▶ [TASK TO CARRY OUT] Return every line from the records below that has the word "pretože".

▶ [RECORDS SUPPLIED]
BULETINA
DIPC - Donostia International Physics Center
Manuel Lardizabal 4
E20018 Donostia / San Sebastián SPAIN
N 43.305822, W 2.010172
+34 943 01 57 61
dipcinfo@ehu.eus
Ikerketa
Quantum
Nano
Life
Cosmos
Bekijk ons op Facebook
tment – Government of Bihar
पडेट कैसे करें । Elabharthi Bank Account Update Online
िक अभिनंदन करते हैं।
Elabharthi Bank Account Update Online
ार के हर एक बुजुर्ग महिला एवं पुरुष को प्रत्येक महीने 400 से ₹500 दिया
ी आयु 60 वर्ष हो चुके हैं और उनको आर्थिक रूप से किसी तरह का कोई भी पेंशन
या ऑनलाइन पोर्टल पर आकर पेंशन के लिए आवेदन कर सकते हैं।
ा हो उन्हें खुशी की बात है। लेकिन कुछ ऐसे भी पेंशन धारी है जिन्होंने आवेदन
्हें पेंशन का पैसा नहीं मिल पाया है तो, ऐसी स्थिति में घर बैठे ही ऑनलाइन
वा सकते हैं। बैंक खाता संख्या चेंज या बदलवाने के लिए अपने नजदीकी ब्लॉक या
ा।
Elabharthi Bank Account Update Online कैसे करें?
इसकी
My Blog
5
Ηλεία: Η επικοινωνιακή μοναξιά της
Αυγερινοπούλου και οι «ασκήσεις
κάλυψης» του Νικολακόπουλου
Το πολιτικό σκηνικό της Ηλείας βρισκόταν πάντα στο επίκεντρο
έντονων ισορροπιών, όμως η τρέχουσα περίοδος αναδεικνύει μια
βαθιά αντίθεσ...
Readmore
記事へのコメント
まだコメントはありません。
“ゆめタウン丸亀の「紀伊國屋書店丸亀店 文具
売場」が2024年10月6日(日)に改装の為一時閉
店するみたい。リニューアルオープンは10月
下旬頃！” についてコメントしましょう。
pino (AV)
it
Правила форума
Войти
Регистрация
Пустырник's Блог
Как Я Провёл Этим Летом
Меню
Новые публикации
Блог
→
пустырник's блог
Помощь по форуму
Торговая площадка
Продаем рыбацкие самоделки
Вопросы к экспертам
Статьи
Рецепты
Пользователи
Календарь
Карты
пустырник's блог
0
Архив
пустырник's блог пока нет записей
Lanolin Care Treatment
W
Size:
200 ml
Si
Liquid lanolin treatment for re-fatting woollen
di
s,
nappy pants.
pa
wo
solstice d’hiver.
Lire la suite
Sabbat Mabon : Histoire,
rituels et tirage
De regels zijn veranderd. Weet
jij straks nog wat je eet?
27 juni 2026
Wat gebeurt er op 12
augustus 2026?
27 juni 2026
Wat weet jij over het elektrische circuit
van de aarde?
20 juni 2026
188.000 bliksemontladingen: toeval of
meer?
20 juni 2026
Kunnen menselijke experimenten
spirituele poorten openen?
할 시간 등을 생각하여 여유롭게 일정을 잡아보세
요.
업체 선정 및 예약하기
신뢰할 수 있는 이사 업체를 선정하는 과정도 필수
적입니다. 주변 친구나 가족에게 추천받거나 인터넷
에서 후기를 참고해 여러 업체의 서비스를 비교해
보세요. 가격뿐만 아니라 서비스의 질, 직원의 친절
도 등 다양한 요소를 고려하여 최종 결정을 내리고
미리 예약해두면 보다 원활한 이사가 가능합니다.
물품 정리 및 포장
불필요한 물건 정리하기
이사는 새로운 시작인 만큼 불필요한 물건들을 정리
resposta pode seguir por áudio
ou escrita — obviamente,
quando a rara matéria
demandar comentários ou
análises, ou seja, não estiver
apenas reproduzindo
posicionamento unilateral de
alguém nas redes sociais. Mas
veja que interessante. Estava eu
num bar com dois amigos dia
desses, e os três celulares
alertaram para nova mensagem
--
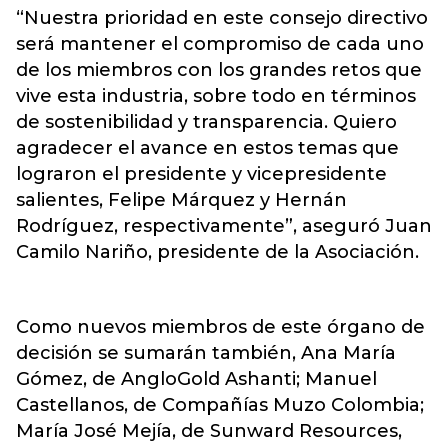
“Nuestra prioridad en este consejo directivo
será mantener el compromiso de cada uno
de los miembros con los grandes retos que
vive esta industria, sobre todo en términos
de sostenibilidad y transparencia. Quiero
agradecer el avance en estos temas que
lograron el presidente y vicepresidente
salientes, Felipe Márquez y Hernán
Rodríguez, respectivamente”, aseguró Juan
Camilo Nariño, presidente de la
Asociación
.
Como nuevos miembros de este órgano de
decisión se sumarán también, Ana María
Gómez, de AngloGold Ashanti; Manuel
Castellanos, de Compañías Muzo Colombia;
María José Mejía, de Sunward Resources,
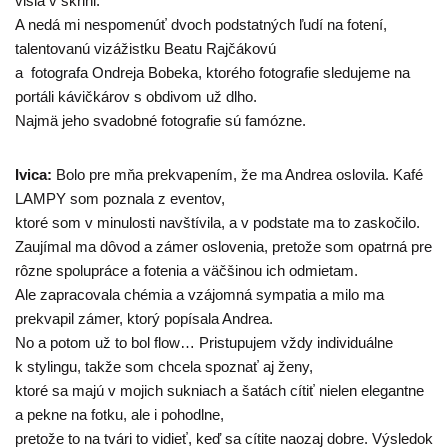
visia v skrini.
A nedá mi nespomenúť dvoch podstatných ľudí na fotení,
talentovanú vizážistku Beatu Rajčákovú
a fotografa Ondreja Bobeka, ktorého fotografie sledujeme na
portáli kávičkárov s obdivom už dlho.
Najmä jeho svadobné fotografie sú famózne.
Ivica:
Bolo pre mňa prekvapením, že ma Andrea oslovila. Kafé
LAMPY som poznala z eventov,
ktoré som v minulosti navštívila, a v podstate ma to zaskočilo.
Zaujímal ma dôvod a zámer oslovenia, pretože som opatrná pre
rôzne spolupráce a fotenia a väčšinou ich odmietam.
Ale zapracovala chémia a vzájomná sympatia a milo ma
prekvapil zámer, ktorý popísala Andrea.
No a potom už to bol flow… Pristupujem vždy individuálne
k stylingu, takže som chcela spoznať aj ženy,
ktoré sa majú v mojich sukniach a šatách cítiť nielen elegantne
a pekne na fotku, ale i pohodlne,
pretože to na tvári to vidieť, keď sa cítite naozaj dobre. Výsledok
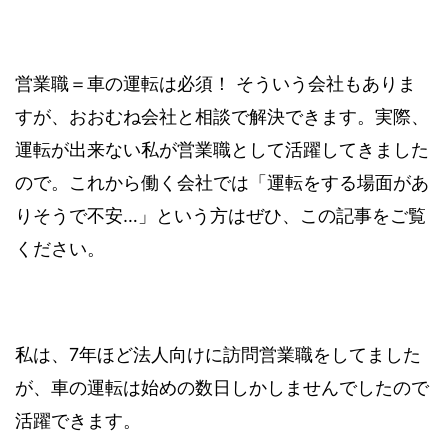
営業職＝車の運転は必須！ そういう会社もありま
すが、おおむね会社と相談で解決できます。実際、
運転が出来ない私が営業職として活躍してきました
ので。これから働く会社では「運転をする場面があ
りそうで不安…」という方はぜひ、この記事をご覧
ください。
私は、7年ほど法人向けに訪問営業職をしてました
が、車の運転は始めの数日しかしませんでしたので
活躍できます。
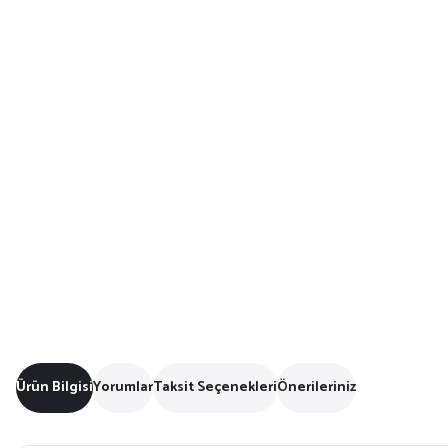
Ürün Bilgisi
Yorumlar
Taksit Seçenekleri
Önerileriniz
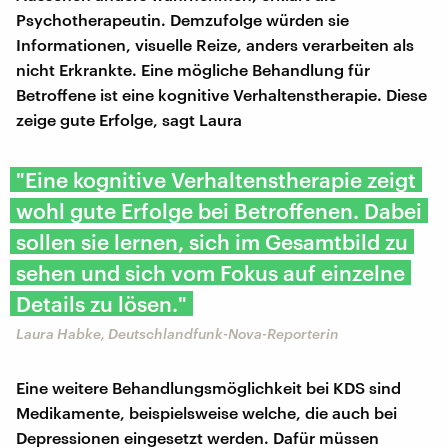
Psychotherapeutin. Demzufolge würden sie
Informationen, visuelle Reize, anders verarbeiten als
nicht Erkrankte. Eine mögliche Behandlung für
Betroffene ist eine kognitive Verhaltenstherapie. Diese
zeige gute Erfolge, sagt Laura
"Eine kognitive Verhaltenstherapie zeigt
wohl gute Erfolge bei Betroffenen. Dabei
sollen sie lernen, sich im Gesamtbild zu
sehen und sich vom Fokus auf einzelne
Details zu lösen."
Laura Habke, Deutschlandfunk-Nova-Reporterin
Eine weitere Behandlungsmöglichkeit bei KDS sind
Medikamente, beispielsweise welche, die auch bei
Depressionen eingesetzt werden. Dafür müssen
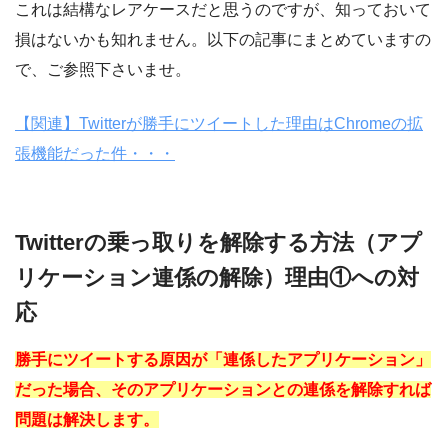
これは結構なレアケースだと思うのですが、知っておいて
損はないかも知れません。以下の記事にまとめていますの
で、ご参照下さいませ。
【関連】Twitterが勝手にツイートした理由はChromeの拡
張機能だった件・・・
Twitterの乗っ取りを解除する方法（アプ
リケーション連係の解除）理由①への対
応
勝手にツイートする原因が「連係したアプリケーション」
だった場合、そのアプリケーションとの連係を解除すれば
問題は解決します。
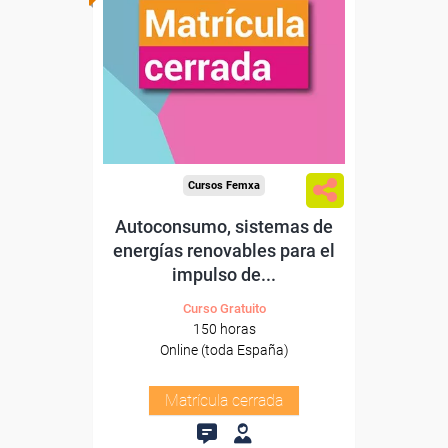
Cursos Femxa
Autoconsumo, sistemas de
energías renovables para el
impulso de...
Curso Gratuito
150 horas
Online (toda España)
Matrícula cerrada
* * *
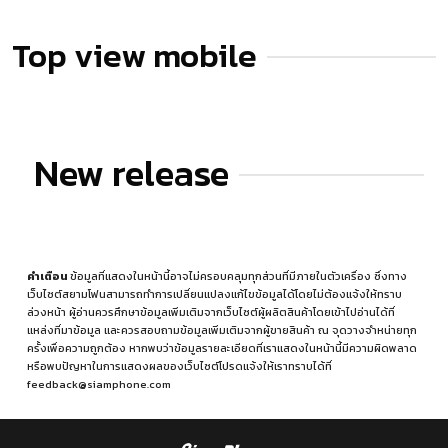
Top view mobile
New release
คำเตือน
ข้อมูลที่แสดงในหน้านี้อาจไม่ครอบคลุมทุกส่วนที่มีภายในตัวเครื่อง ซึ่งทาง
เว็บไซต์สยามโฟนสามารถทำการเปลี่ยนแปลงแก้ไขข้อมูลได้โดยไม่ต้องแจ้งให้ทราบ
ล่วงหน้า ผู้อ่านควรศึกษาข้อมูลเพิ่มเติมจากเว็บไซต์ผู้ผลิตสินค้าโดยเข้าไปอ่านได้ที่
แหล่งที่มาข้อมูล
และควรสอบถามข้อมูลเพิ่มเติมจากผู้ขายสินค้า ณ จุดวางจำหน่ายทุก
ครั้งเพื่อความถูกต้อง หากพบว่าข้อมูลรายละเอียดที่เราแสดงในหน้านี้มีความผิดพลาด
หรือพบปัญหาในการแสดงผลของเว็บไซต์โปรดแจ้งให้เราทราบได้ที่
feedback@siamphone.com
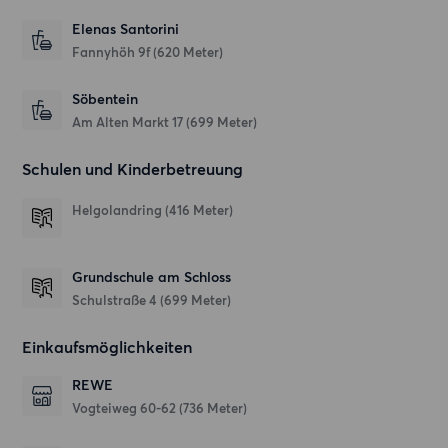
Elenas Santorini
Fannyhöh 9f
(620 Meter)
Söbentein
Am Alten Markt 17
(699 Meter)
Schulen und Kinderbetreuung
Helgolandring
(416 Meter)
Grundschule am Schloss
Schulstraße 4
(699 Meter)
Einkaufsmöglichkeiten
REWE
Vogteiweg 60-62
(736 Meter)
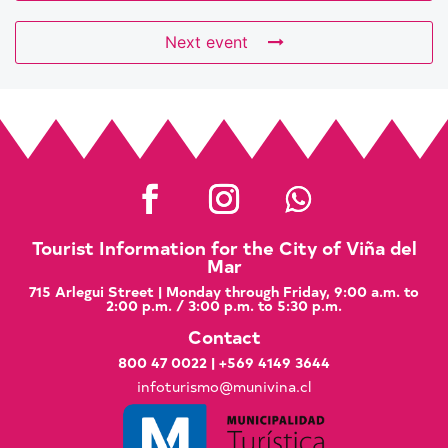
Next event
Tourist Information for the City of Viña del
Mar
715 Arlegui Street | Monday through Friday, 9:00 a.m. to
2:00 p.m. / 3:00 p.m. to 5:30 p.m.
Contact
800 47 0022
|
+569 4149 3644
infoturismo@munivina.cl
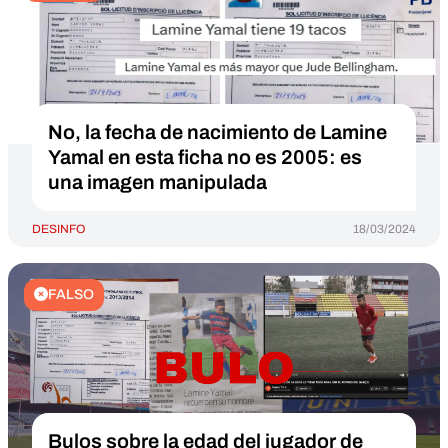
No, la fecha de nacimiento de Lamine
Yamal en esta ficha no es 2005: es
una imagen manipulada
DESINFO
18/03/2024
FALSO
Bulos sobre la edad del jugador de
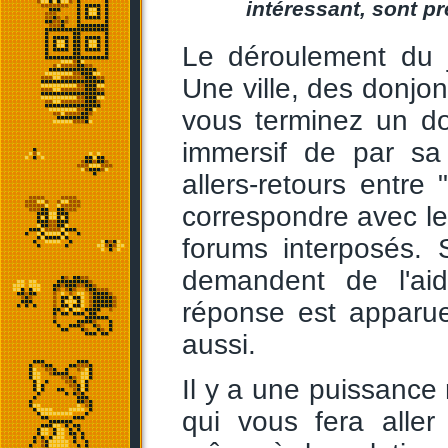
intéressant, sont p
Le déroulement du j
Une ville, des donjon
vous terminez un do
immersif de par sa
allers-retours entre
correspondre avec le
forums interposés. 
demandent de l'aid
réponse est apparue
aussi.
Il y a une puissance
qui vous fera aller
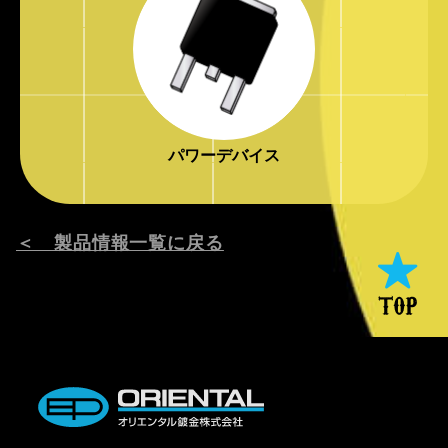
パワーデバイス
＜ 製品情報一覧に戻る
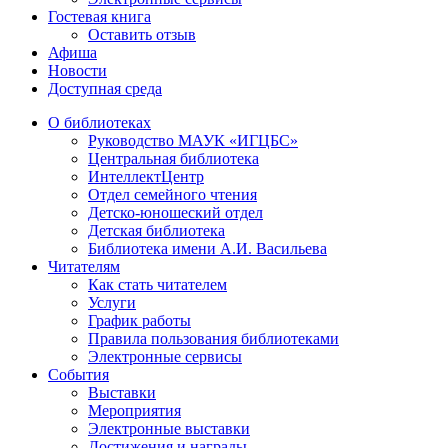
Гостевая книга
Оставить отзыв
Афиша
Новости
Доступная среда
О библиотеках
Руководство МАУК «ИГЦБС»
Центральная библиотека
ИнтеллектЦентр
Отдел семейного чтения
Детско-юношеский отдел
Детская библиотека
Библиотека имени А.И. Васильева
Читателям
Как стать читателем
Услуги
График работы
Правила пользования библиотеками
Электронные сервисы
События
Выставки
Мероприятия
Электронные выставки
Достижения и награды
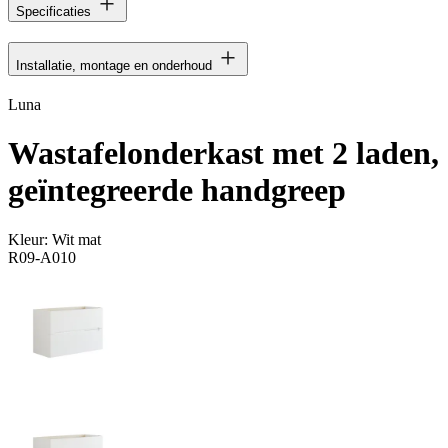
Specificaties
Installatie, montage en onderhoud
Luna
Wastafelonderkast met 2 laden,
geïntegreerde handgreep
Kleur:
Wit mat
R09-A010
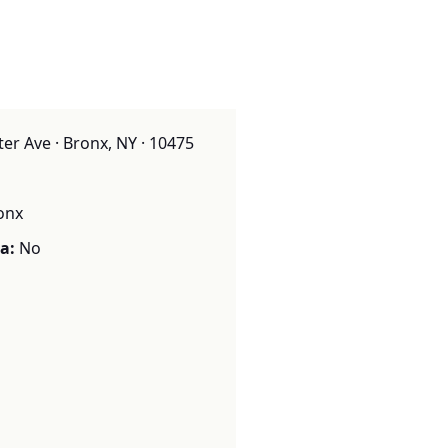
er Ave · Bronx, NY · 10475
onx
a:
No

▶ [WRITTEN RESPONSE]
Zaujímal ma dôvod a zámer oslovenia, pretože som opatrná pre
pretože to na tvári to vidieť, keď sa cítite naozaj dobre. Výsledok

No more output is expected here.